• Extrait du document:
....
En veillant à ne pas imposer un fardeau excessif aux
Etats, la Cour tient compte des difficultés
des fonctions policières, de
l'imprévisibilité du comportement humain ainsi que des
choix opérationnels à faire en terme de priorités et de
ressources.
Le réalisme de la Cour va permettre à l'Etat de
pouvoir lutter contre la criminalité en général, contre le
terrorisme en particulier tout en respectant le droit à la vie, dans ce
domaine la Cour opère un contrôle strict.
Avant la jurisprudence « Osman », la
commission européenne des droits de l'homme s'était
déjà prononcée sur la question dans deux arrêts de
moindre importance que l'arrêt « Osman », mais
qui méritent cependant d'être cités.
Il s'agit de la décision du 20 juillet 1973 « X.
c/ Irlande » et de celle du 28 février 1983 «
Mme
W. c/ Royaume-Uni »
40) Andriantsimbazovina (J), Gouttenoire (A), Levinet (M),
Marguénaud (J-P), Sudre (F), Les Grands arrêts de la Cour
européenne des droits de
l'homme (Thémis), PUF, Paris, 2e
édition, 2004, P.95-96
Dans la décision « X. c/ l'Irlande »,
le requérant se plaignait de ce que sa vie étant en grand
danger en Irlande, les autorités irlandaises avaient
refusé de continuer à lui accorder la protection d'un garde du
corps. Il alléguait que ce refus constituait une violation de
l'article 2 de la Convention européenne des droits de l'homme.
Il est certain qu'aux termes de l'article 2, le droit de toute
personne à la vie est protégé par la loi. Mais le
requérant ne prétendait pas, fût-ce implicitement, qu'il
n'existait en Irlande aucune loi protégeant le droit à la
vie ; il se plaignait simplement qu'on lui avait refusé les
services permanents d'un garde du corps.
La Commission a estimé que l'article 2 ne saurait
être interprété comme obligeant un Etat à
accorder une protection de cette nature, du moins en tout cas sur une
période indéfinie (41).
Dans deux requêtes séparées,
dirigées l'une contre la Royaume-Uni et l'autre contre la
République d'Irlande, la requérante Mme W. se plaignait
d'une violation de l'article 2 de la Convention en raison de ce que son
mari et son frère avaient été assassinés par des
commandos
de l'Irish Republican Army (l'IRA), respectivement en
République d'Irlande et en Irlande du
Nord.
La requête dirigée contre le Royaume-Uni tendait
à faire dire à la Commission que l'engagement
des Etats parties à protéger le droit à
la vie, exigerait l'adoption de « mesures préventives telles que le
déploiement de ses forces armées comme il paraît
nécessaire pour protéger les personnes considérées
comme menacées par des attaques terroristes ».
La Commission écarta la requête comme
manifestement mal fondée, la motivation de son raisonnement
comporte deux phases.
Elle refusa d'abord de se prononcer sur «
l'opportunité et l'efficacité des mesures prises par le
Royaume-Uni pour combattre le terrorisme en Irlande du Nord
».
Elle se borna à juger ensuite, qu'elle « ne saurait
dire que le Royaume-Uni était tenu, aux termes
de la Convention, de protéger le frère de la
requérante par des mesures autres que celles prises
par les autorités pour protéger la vie des
habitants d'Irlande du Nord contre les attentats terroristes »
....
• Exercice proposé 1:
Répondez brièvement à partir de l'extrait :
(a) De quelle date est la décision « X. c/ Irlande » ?
(b) Quelle protection les autorités irlandaises avaient-elles refusé de continuer à accorder au requérant ?
(c) Comment la Commission a-t-elle qualifié la requête de Mme W. dirigée contre le Royaume-Uni en l'écartant ?
• Exercice proposé 2: Recopiez à l'identique le passage de l'extrait qui débute aux mots « La Commission a » et s'achève après les mots « période indéfinie (41). ».
Appuyez-vous exclusivement sur l'extrait pour répondre.

• Données fournies:
....
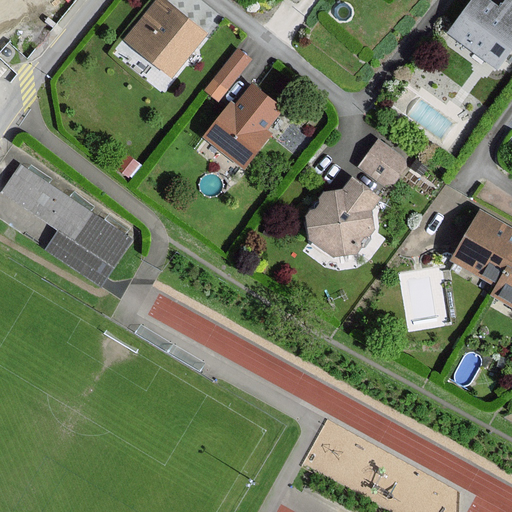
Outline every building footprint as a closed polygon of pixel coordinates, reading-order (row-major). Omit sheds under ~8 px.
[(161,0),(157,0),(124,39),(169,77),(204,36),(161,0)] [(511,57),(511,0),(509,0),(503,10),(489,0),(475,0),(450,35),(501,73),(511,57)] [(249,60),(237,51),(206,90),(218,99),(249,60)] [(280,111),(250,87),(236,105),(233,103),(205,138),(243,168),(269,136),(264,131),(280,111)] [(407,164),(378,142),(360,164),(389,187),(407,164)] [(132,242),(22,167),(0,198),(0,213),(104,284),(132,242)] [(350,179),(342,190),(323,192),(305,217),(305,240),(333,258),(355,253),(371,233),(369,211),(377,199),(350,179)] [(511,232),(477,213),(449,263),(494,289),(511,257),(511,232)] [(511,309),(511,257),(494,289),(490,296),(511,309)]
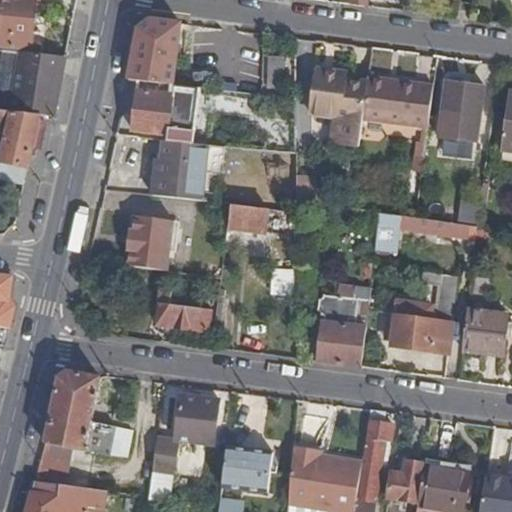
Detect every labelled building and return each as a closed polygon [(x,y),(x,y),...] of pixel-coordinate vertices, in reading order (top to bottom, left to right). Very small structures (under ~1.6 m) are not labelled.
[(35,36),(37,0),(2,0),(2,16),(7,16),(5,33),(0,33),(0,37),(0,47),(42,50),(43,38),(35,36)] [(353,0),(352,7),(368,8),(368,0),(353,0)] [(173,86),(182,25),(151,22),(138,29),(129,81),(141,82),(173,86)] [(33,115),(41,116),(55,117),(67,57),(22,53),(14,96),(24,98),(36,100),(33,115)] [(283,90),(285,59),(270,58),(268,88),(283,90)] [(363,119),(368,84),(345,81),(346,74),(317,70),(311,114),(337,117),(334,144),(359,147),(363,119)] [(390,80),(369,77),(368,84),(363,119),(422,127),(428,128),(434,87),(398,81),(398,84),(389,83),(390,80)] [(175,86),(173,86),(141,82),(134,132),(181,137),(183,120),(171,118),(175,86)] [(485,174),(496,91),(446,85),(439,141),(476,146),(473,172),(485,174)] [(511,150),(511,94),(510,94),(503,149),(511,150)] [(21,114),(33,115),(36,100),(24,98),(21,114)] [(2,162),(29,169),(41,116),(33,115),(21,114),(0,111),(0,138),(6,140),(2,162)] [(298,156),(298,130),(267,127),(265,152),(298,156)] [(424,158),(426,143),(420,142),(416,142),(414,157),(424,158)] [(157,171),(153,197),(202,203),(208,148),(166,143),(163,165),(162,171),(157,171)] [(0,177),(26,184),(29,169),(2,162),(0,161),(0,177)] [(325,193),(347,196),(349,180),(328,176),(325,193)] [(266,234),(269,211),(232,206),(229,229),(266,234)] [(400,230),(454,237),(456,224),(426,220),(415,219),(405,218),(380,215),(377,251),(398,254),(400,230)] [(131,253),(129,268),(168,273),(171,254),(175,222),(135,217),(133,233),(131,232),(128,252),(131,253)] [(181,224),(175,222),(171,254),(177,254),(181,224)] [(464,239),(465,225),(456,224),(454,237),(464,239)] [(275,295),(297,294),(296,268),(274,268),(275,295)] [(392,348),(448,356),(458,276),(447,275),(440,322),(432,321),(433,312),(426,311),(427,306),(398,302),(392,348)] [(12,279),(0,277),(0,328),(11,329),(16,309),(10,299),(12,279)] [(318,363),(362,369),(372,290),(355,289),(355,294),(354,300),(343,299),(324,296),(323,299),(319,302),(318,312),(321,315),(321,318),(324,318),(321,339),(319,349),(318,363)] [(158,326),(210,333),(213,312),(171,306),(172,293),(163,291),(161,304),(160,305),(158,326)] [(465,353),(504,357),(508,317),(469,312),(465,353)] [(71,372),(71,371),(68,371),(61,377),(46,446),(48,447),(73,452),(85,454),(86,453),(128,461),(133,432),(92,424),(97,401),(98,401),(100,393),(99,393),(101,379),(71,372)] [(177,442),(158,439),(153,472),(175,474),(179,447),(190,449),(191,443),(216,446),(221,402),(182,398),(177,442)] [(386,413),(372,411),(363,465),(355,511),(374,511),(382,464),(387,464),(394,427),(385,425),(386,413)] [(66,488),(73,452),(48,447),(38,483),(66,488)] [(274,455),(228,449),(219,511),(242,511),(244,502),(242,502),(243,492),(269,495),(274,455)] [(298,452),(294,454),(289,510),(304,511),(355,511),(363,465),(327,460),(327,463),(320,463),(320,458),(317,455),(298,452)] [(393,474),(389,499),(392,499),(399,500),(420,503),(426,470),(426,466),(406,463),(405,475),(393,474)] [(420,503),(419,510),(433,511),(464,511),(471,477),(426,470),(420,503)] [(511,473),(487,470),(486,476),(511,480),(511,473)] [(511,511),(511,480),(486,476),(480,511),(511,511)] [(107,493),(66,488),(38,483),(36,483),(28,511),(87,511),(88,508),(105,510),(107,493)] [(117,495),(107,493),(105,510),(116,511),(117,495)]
....
• Réponse complète 1:
(a) Du 20 juillet 1973.
(b) La protection d'un garde du corps.
(c) Comme manifestement mal fondée.

• Réponse complète 2:
La Commission a estimé que l'article 2 ne saurait
être interprété comme obligeant un Etat à
accorder une protection de cette nature, du moins en tout cas sur une
période indéfinie (41).